Exercise details:
For this exercise, the lines from the one with "Panel 2, 168" through the final line of the data below are to be transcribed exactly, and pictures are to be skipped.

****************

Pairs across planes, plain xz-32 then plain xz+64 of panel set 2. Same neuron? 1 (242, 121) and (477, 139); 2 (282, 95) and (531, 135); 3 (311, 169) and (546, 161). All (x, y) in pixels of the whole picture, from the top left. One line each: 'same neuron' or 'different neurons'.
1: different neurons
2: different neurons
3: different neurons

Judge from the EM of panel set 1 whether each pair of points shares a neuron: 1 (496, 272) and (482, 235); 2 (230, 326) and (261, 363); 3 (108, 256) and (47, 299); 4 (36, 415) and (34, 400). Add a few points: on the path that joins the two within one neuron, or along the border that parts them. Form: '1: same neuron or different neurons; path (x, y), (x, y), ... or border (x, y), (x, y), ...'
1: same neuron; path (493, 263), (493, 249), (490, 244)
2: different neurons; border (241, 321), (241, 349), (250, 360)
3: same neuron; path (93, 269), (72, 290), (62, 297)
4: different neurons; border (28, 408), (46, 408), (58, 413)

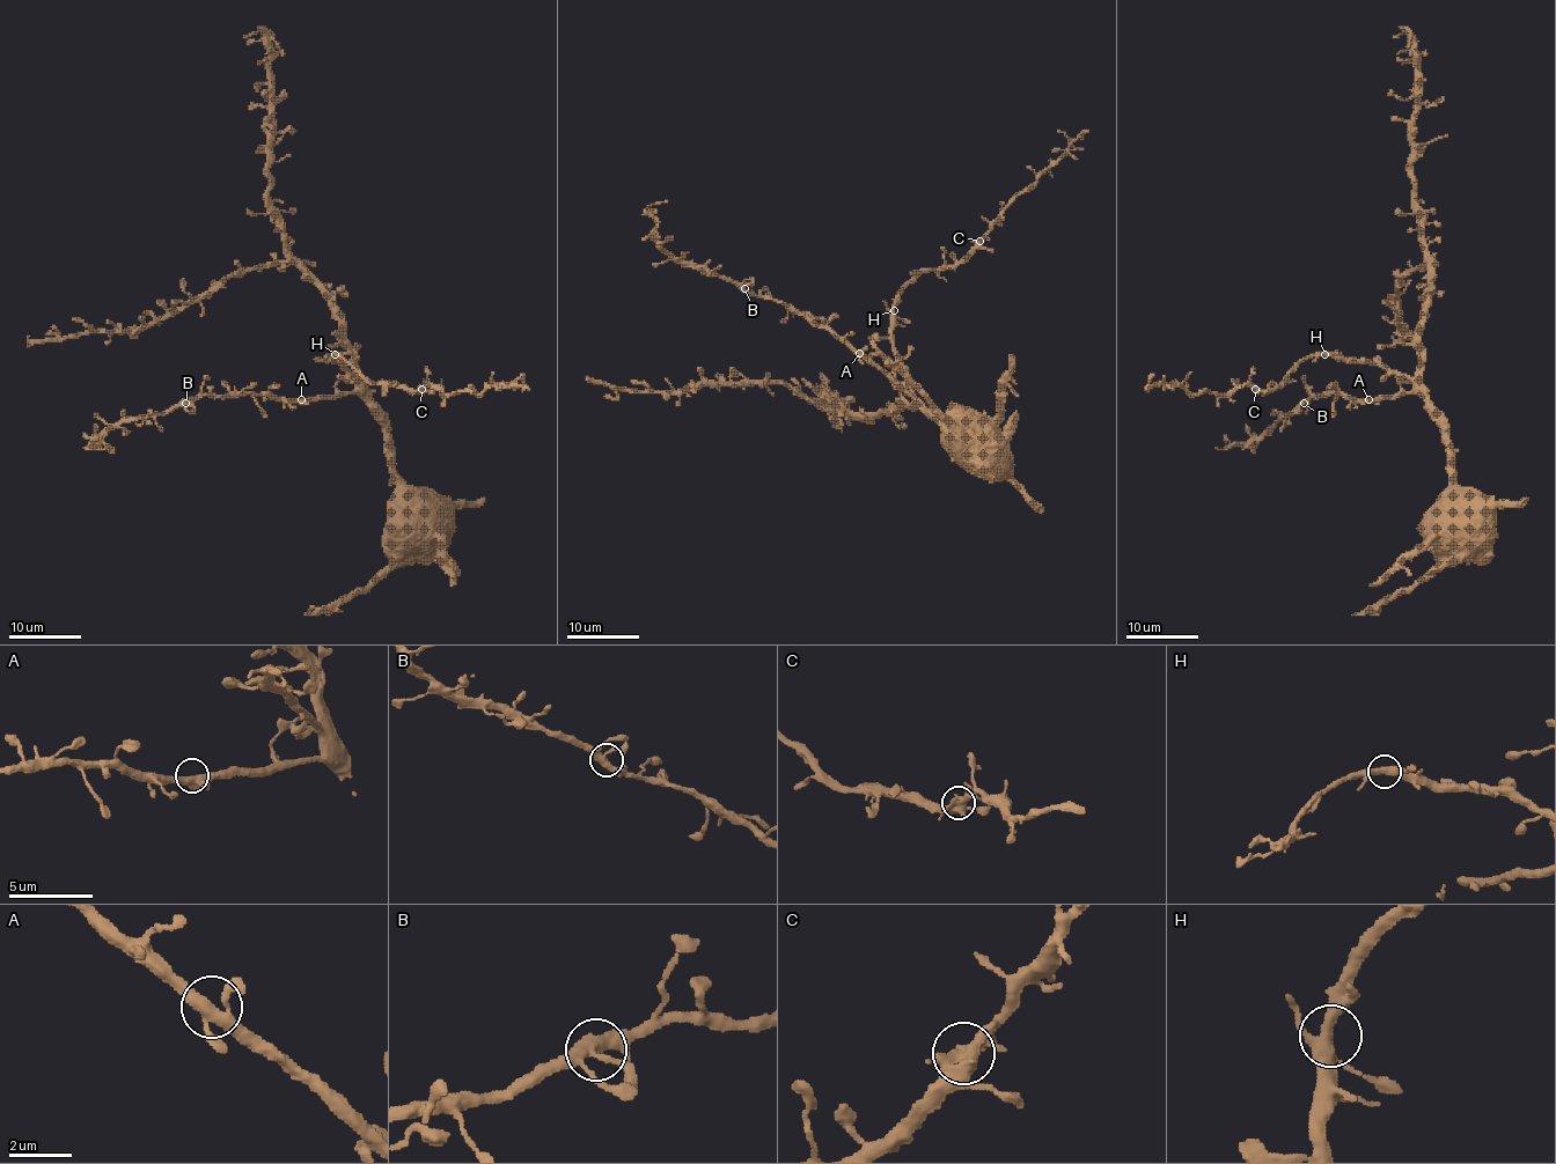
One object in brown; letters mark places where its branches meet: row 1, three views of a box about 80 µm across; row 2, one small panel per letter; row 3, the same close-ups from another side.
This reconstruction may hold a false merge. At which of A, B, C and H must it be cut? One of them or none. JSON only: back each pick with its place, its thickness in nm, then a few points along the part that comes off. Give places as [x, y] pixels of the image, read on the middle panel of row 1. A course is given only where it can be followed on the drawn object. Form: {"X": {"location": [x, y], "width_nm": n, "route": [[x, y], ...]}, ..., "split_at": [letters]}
{"split_at": []}

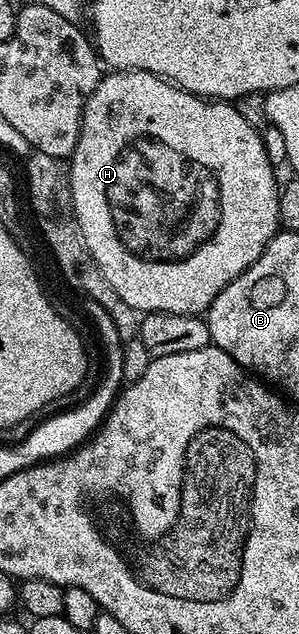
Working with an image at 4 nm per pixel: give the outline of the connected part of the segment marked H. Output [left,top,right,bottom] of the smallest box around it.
[68,69,280,316]

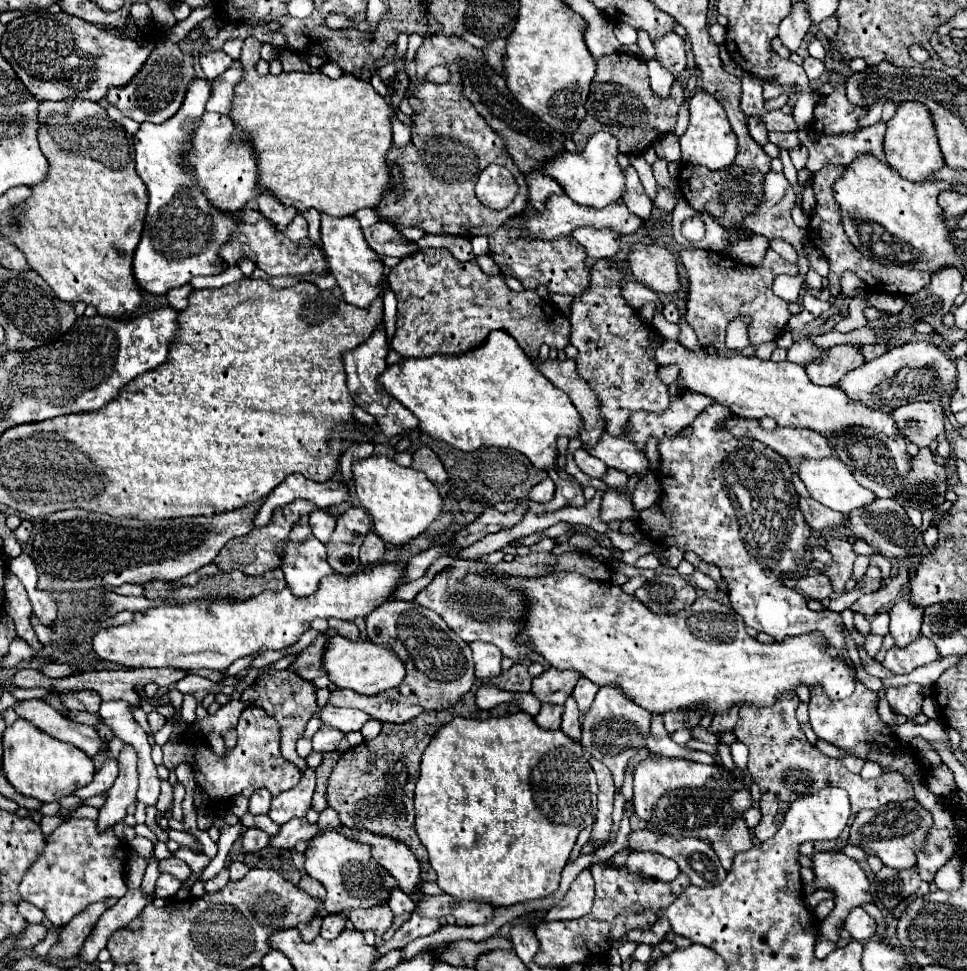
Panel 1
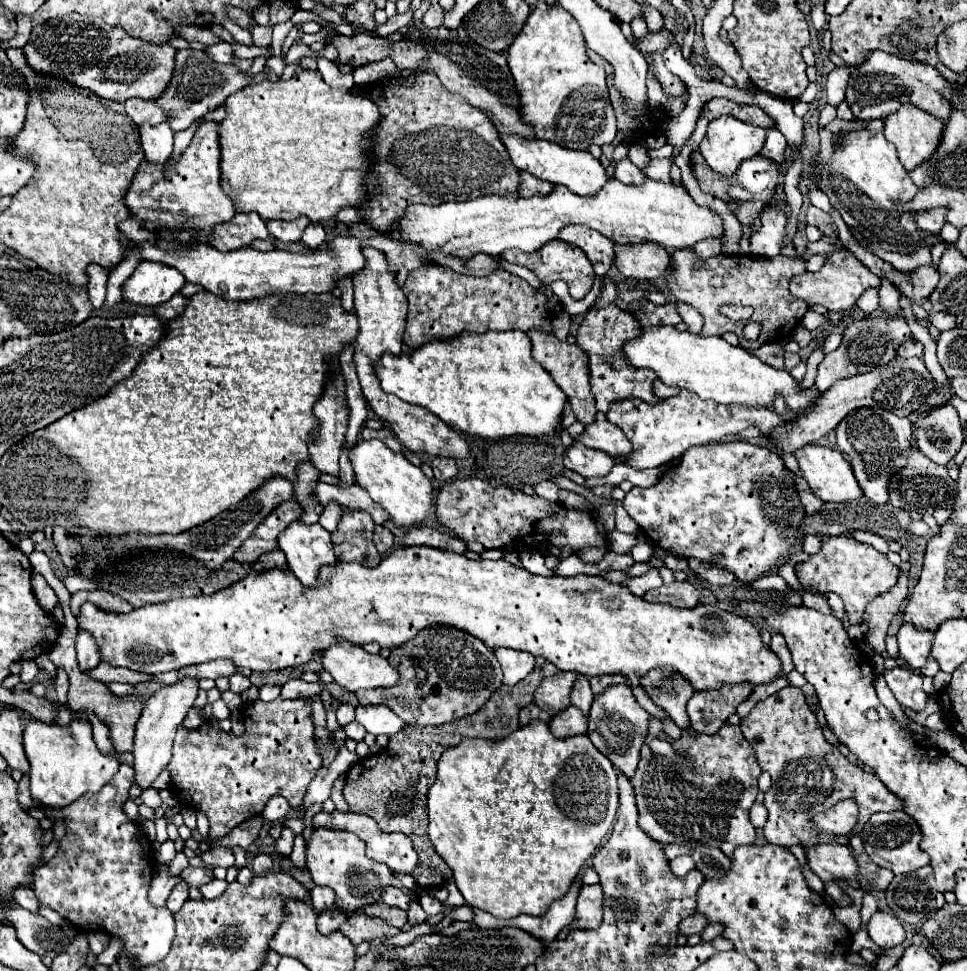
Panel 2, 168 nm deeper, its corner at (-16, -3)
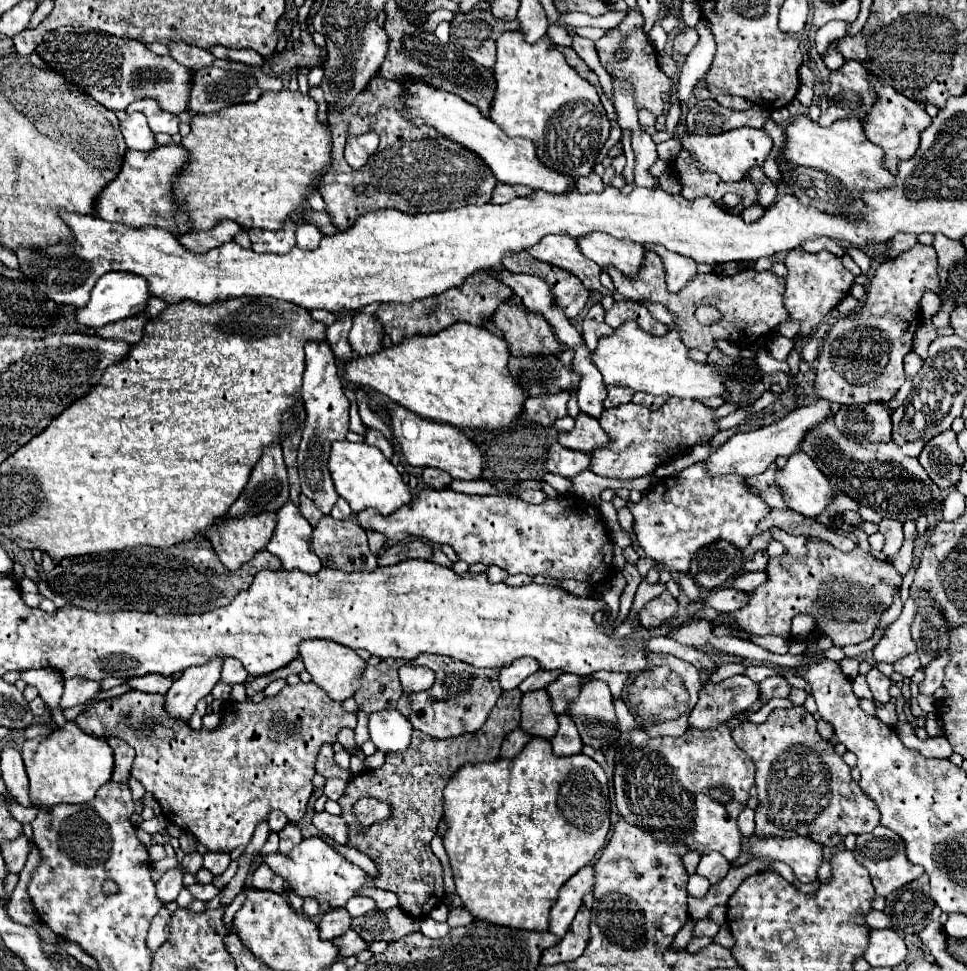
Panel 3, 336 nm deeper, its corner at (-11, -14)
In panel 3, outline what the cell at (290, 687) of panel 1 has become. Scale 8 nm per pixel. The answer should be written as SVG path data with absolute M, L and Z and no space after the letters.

****************

Task output:
Panel 2, 168 nm deeper, its corner at (-16, -3)
Panel 3, 336 nm deeper, its corner at (-11, -14)
In panel 3, outline what the cell at (290, 687) of panel 1 has become. Scale 8 nm per pixel. The answer should be written as SVG path data with absolute M, L and Z and no space after the letters.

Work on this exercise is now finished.